We used a good old fashioned subtyping and a dash of parametric polymorphism to write an eval function capable of returning different types. But surely we gave up too easily on polymorphic return types in F#? I assure you we gave them the ol’ college try.
Polymorphic Return Types Take 1
Let’s start with a pretty simple data constructor that constructs two different types.
type Term =
| Int of int
| Char of char
Now we write a rather straightforward eval function to evaluate our terms. For instance,
// Term -> int
let eval t =
match t with
| Int i -> i
//the expression has type char but here is used with type int
| Char c -> c
But because our first match returns an integer our second must also return a char.
Polymorphic Return Types Take 2
Just because the compiler doesn’t like what you’re trying to do doesn’t mean it isn’t right. Let’s take a different tact.
// Term -> obj
let eval t =
match t with
| Int i -> i :> obj
| Char c -> c :> obj
let i = eval (Int 1)
let c = eval (Char ‘c’)
printfn “%A” i
printfn “%A” c
So we sacrifice our type safety to get a couple of values printed to the console. Not what we had in mind. We want the type system to guide us instead of forcing us to throw it out the window.
Polymorphic Return Types Take 3
So if we can’t return a different type and we don’t want to lose our type safety, let’s try returning all possible types.
// Term -> Choice<int,char>
let eval t =
match t with
| Int i -> Choice2_1 i
| Char c -> Choice2_2 c
let i = eval (Int 1)
let c = eval (Char ‘c’)
So our eval function compiles and returns a different choice for each constructor. All we have to do now is extract the value out of the choice and were done.
// Term -> Choice<’a,’a>
let extract choice =
match choice with
| Choice2_1 i -> i
| Choice2_2 c -> c
// expecting a Choice<int,int> but given a Choice<int,char>
let i = extract (eval (Int 1))
And if we annotate the choice function we’ve just reinvented our original problem.

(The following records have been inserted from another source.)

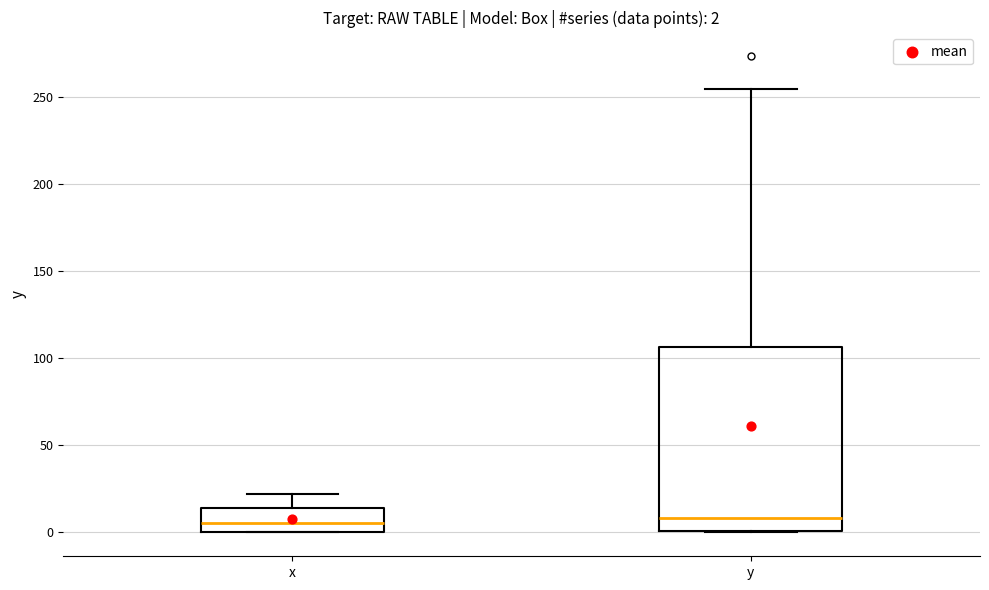

Which box is the tallest, from its lower edge to its upper edge?

y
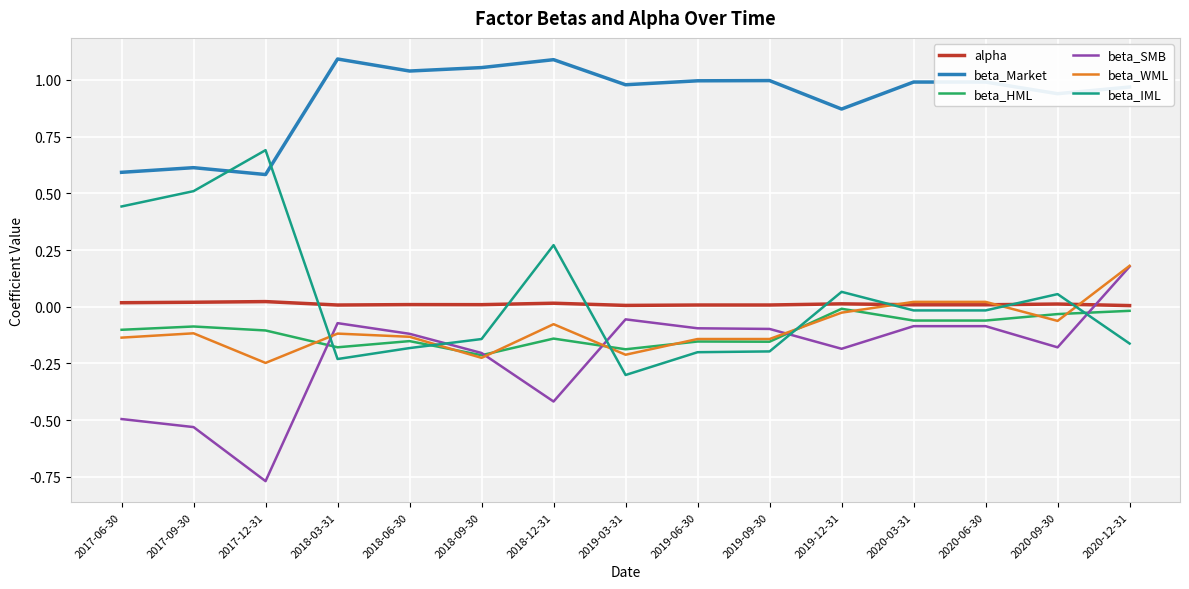

Between 2019-03-31 and 2020-03-31, which series saw the biggest shift?

beta_IML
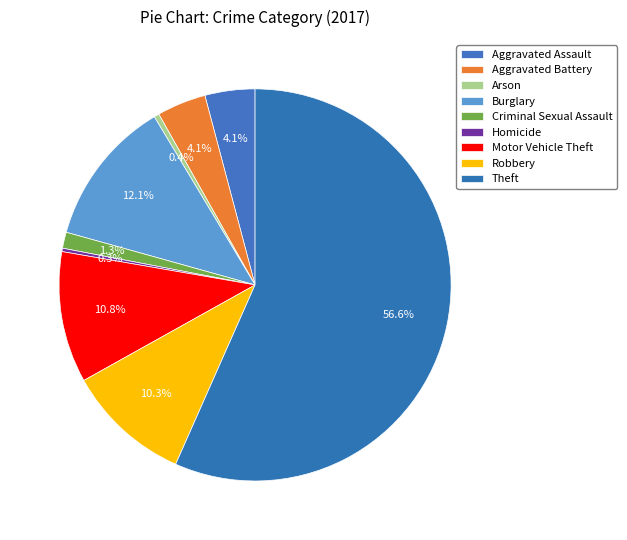

Count the number of slices in the pie.

9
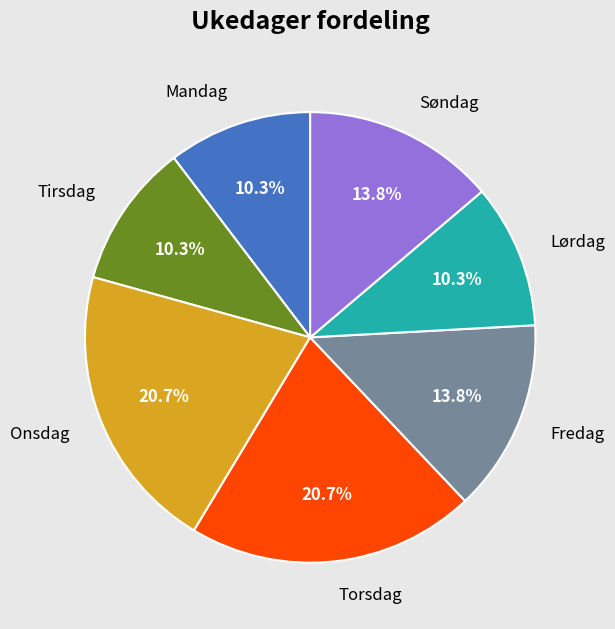

Does any single category account for the majority?

No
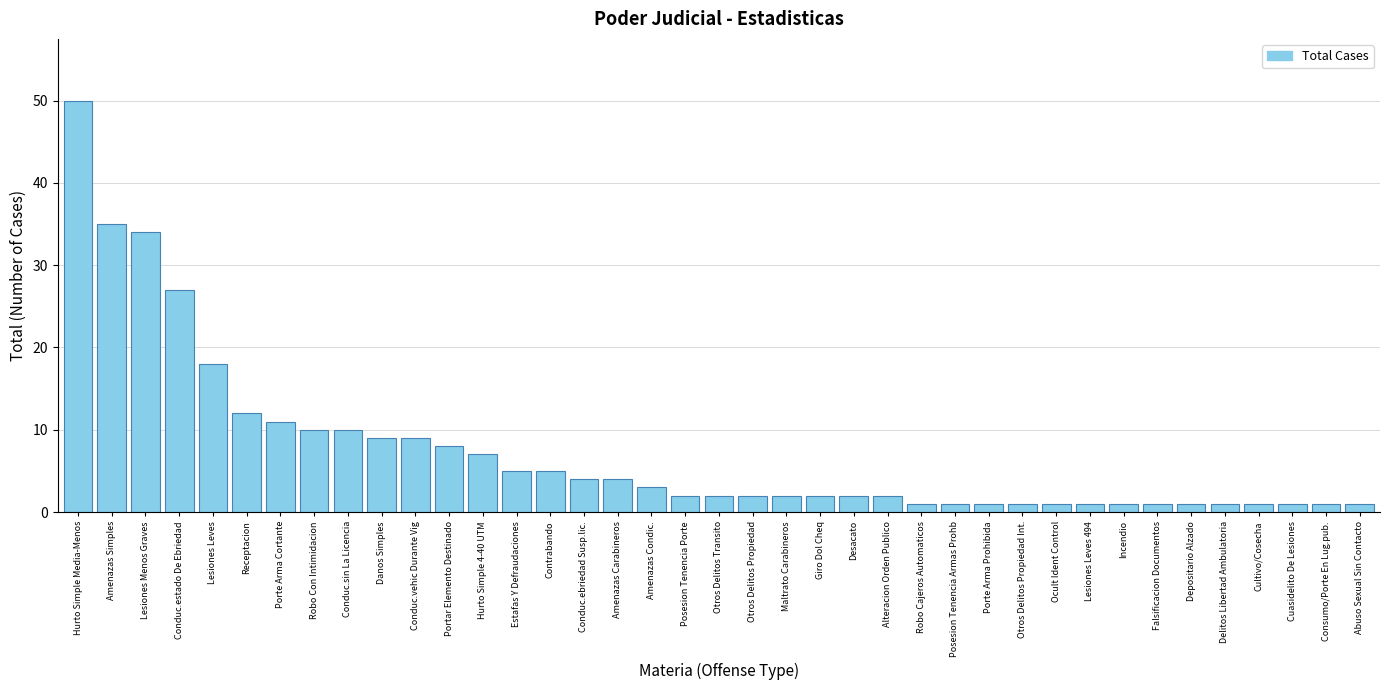

The chart shows a value of 7 at Hurto Simple 4-40 UTM. True or false?

True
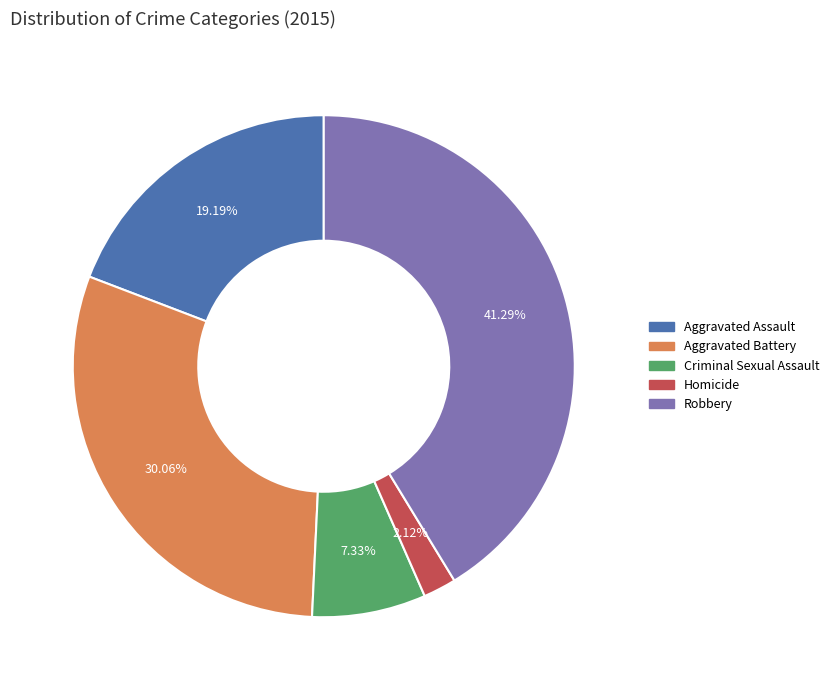

Which has a higher value, Criminal Sexual Assault or Aggravated Battery?

Aggravated Battery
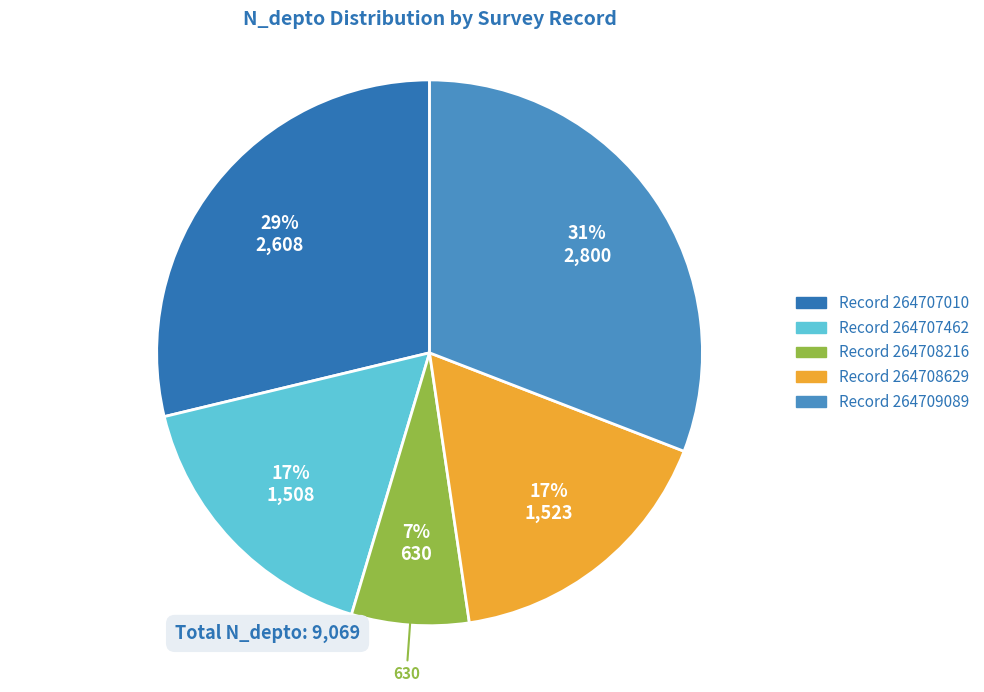

Does any single category account for the majority?

No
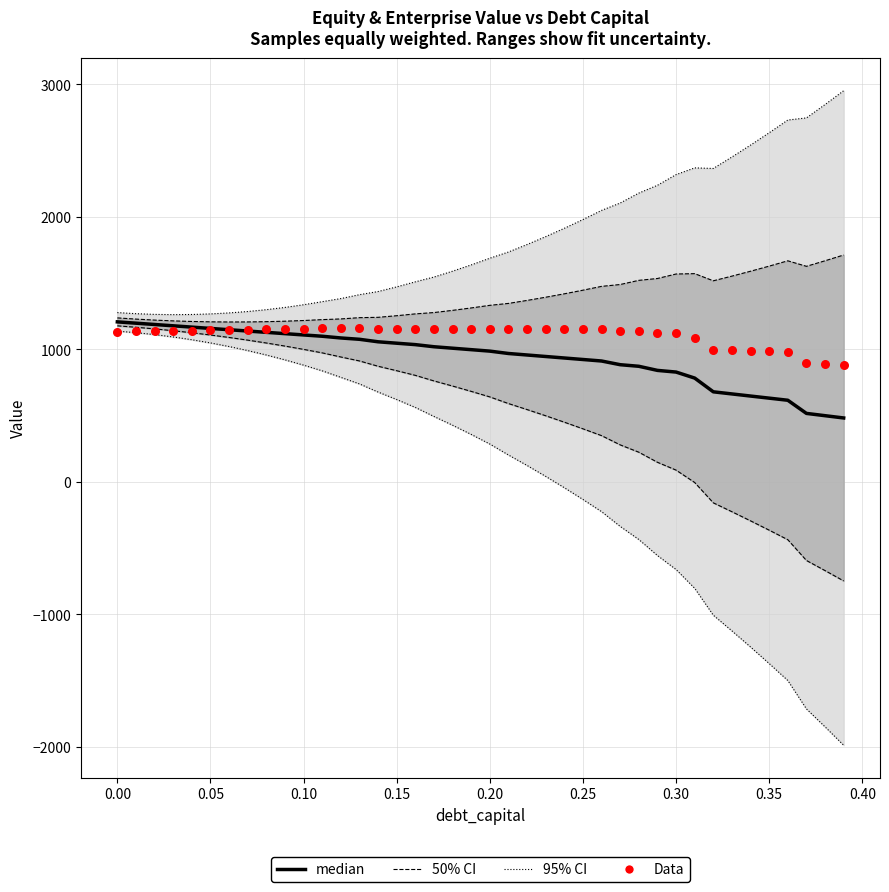

Is the value of median at 17 greater than the value of 50% CI at 19?

No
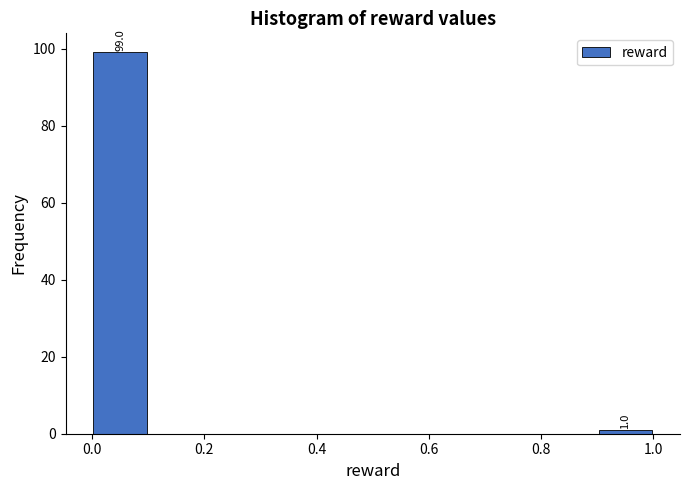

Which range on the x-axis has the tallest bar?

0.0 to 0.1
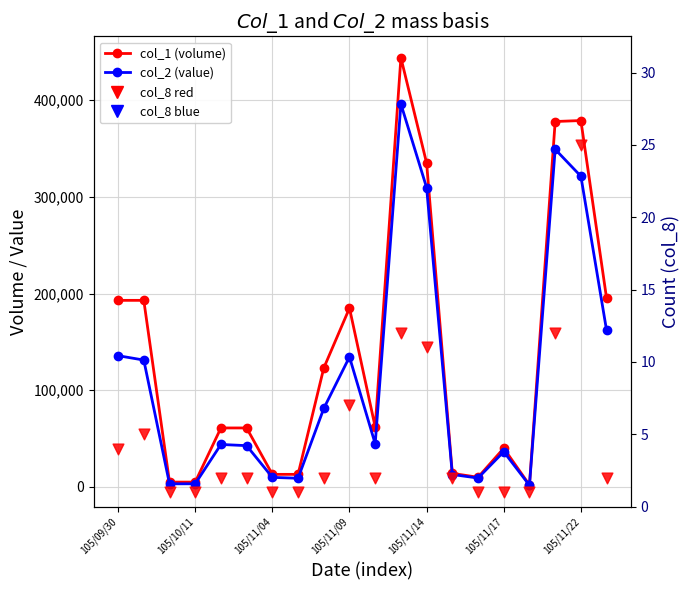

Is the value of col_2 (value) at 7 greater than the value of col_1 (volume) at 16?

Yes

// Term -> Choice<int,char> -> int
let extract_int_char (choice : Choice<int,char>) =
match choice with
| Choice2_1 i -> i
//the expression has type char but here is used with type int
| Choice2_2 c -> c
Polymorphic Return Types Take 4
Let’s start with a function that does work.
// Term -> unit
let display t =
match t with
| Int i -> printfn “%A” i
| Char c -> printfn “%A” c
Now can’t we somehow lift the variables out of the function without changing the return type? Something along the lines of.
// Term -> ‘a ref -> unit
let eval t r =
match t with
| Int i -> r := i
//the expression has type char but here is used with type int
| Char c -> r := c
Only to be thwarted again and all we’re left with to get our values out of eval function is the following monstrosity.
// Term -> int ref -> char ref -> unit
let eval t ri rc =
match t with
| Int i -> ri := i
| Char c -> rc := c
let ri = ref 0
let rc = ref ‘a’
let ie = eval (Int 1)
let u1 = eval (Int 1) ri rc
let i = !ri
let u2 = eval (Char ‘c’) ri rc
let c = !rc
printfn “%A” i
printfn “%A” c
Eat your heart out Perl. We’ve got a new write once kid on the block.

Why not use specific interfaces that implement what you want the return types to do and let your types polymorph on the interfaces? That way you don’t care what the implementing type of the return is, because it will always at least support your specified interface.
type ICanPrint =
abstract PrintMe : unit
let printable v =
{ new ICanPrint with
member x.PrintMe =
printfn “%A” v }
let int1 = printable 1
int1.PrintMe
let char1 = printable ‘c’
char1.PrintMe
At the end of the day, you don’t care about returning an int or char, you care about what that int or char can do. Once you identify that behavior wrap it in an interface and that’s your return type.
What’s wrong with just returning Term from eval?
That is Pure Evil. I like it :)
Jason,
Interesting perspective. The concept of passing behavior around is powerful. Good OO thinking mandates we should address problems this way.
I really just started with a traditional datatype for constructing Terms and went from there. The ICanPrint interface is similar to the typeclass Show in Haskell. I’ll work through the paper with this in mind.
Jomo,
I was using eval to try an extract the underlying type from the term so i could utilize functions already defined for that type. For instance, (+) accepts ints but not Term.